Jacques Attali : « L’islam est un atout extraordinaire pour la France »

par Douglas Barr
vendredi 24 septembre 2010

C’est le sujet récurrent qui agite nos sociétés européennes. Tabou, refoulé, il est néanmoins toujours présent dans le moindre de nos débats politiques ; on ne cesse de tourner autour, sans vouloir l’affronter de face. Trop dangereux, trop propice aux « dérapages ». L’immigration obsède le Vieux Continent, l’islam obsède cette vieille terre chrétienne aujourd’hui largement déchristianisée, et touchée par le déclin démographique. La montée des « populismes » partout en Europe atteste d’une crainte de plus en plus évidente, et qu’il n’est plus possible de cacher. Le débat doit avoir lieu, tel que la journaliste Natacha Polony l’a lancé sur son blog, hier, de façon mesurée mais franche. Le débat contre le discours de l’inéluctable, tenu il y a encore quelques jours par Jacques Attali et Emmanuel Todd chez Frédéric Taddeï. Le débat, car, en démocratie, il n’est pas tolérable que le destin d’un peuple ne soit pas décidé par lui, le souverain.

Pour la première fois de son histoire, l’extrême droite fait son entrée au Parlement suédois, suite aux élections législatives de dimanche. Si la classe politique parle de "choc", la population paraît plus apaisée, puisque 59 % des Suédois considèrent que les "Démocrates de Suède" (SD) constituent un parti "comme les autres".
 
De la même manière, lorsqu’en Allemagne, la classe politique se scandalisait du livre "choc" du social-démocrate Thilo Sarrazin, 95 % des Allemands considéraient que le membre de la Bundesbank (depuis révoqué) n’allait pas trop loin dans sa dénonciation de l’islamisation de son pays, et 51 % se disaient opposés à son renvoi de la banque centrale.
 
Partout en Europe, les partis d’extrême droite progressent à grande vitesse. Un phénomène que le politologue Dominique Reynié juge très préoccupant. Le cas suédois est à ce titre significatif : car, comme il le souligne, le pays connaît une santé économique remarquable, ce qui met clairement en évidence que c’est à un rejet de l’immigration musulmane que nous sommes confrontés, un rejet culturel, qui n’a rien à voir avec les problèmes socio-économiques, qui sont la cause traditionnellement avancée pour expliquer la poussée de l’extrême droite.
 
 
Dominique Reynié insiste sur le fait que l’immigration ne va pas diminuer dans l’avenir, mais au contraire augmenter considérablement en Europe : "Les Européens ne font pas assez d’enfants, et il faut dire une chose : il n’y aura pas moins, mais de plus en plus d’immigrés en Europe, de plus en plus. Les Européens n’ont pas été préparés à cela, on ne leur a pas expliqué, il y a eu une espèce de refoulé, où on cache : il y a maintenant un effet de bascule ou de levier, pour des raisons démographiques, donc tout d’un coup ça devient plus visible, et le mouvement démographique est enclenché, c’est-à-dire que maintenant ça commence, et ce glissement sera irrésistible...".

### Consigne
D'après l'extrait, quelle part des Suédois estime que les Démocrates de Suède sont un parti « comme les autres » ? La liste ci-après n'a aucun lien avec l'extrait.

Fiches issues d'une collection:

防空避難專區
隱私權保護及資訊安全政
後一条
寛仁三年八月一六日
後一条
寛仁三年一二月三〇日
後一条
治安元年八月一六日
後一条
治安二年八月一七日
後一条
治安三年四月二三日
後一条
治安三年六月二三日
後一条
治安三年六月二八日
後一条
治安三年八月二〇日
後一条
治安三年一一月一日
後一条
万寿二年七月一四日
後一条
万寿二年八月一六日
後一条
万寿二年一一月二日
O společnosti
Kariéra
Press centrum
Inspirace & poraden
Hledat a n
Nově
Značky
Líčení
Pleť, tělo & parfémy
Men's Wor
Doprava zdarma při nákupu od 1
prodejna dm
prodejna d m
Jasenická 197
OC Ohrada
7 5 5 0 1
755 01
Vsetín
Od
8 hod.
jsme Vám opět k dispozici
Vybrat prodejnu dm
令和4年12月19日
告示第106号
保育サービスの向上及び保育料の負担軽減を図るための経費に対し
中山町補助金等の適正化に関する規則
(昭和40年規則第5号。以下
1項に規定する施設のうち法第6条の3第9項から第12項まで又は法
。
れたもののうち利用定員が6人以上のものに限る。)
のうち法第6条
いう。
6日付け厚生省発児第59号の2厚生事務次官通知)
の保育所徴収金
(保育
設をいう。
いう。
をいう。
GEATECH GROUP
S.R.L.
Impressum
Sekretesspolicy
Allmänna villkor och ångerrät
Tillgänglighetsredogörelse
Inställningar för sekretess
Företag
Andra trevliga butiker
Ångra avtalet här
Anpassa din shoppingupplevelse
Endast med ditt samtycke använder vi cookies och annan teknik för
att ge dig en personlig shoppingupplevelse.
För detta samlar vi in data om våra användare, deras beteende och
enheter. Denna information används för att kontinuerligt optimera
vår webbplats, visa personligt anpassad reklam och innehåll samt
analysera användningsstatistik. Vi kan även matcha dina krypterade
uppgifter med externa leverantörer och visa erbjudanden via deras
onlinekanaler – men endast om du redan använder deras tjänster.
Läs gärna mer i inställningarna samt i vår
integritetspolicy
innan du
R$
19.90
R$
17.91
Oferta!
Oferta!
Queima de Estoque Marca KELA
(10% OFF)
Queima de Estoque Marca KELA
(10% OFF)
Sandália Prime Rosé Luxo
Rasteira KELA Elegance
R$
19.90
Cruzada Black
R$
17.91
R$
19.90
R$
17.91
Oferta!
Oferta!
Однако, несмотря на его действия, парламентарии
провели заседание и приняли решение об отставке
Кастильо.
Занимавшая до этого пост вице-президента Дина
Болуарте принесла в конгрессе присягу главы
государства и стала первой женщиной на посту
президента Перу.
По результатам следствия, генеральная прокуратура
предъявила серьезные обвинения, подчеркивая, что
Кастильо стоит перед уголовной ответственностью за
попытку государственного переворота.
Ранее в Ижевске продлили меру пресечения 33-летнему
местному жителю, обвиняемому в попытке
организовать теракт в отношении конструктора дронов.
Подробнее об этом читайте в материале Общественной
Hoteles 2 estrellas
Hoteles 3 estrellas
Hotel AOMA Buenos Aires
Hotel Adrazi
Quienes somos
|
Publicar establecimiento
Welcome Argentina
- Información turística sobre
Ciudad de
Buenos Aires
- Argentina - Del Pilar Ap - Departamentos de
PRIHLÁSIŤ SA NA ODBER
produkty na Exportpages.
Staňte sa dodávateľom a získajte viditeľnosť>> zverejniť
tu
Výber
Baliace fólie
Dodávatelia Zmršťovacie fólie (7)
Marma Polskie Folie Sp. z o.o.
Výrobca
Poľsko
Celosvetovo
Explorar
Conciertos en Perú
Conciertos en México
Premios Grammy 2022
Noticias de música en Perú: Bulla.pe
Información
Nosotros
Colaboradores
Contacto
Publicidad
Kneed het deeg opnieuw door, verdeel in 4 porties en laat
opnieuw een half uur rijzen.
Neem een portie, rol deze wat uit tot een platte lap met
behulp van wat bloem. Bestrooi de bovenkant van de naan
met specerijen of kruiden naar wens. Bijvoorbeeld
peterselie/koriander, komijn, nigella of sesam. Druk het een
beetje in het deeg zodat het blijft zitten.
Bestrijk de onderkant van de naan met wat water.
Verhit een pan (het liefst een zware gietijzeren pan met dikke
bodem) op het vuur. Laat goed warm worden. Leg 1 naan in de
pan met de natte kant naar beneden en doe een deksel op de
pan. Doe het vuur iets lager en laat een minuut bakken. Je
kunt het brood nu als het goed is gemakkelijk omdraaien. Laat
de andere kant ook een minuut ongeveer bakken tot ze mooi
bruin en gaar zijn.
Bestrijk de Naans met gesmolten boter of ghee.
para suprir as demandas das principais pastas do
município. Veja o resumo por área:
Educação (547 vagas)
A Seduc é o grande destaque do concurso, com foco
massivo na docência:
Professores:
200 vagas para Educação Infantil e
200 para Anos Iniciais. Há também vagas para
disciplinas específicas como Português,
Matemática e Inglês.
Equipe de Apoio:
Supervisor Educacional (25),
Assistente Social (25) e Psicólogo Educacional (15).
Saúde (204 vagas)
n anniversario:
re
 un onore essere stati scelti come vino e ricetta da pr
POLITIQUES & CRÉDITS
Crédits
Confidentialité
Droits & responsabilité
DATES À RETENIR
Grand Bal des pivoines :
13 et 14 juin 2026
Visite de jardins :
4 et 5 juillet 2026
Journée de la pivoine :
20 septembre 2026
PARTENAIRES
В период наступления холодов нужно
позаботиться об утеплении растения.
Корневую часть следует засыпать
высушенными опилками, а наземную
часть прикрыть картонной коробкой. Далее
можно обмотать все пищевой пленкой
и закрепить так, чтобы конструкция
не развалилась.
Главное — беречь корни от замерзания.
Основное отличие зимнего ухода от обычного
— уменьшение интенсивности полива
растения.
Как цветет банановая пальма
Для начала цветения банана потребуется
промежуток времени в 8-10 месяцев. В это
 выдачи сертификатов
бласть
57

### Exercice corrigé
59 % des Suédois.